Start of Given data

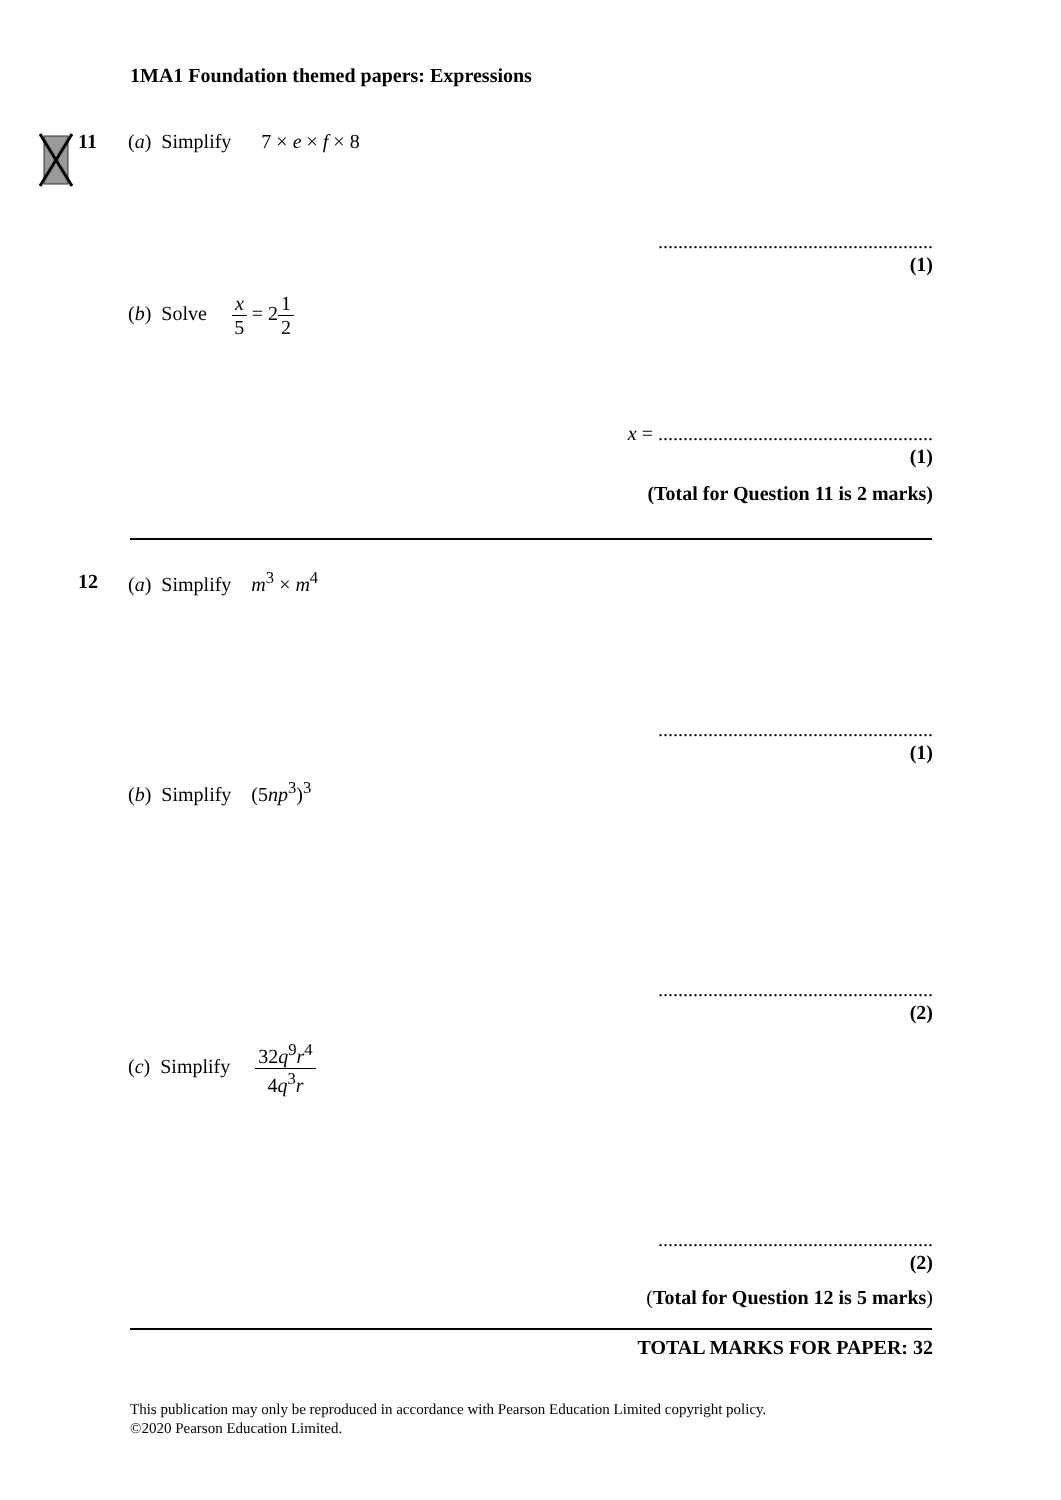1MA1 Foundation themed papers: Expressions
11 (a) Simplify 7 × e × f × 8
.......................................................
(1)
(b) Solve x 5 = 21 2
x = .......................................................
(1)
(Total for Question 11 is 2 marks)
12 (a) Simplify m<sup>3</sup> × m<sup>4</sup>
.......................................................
(1)
(b) Simplify (5np<sup>3</sup>)<sup>3</sup>
.......................................................
(2)
(c) Simplify 32q<sup>9</sup>r<sup>4</sup> 4q<sup>3</sup>r
.......................................................
(2)
(Total for Question 12 is 5 marks)
TOTAL MARKS FOR PAPER: 32
This publication may only be reproduced in accordance with Pearson Education Limited copyright policy.
©2020 Pearson Education Limited.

End of Given data

* [What you have to do]: Write out the line containing "This publication may" and every line after it through the end of the entries. Keep each one exactly as it is, and add nothing.

* [Exercise result]:
This publication may only be reproduced in accordance with Pearson Education Limited copyright policy.
©2020 Pearson Education Limited.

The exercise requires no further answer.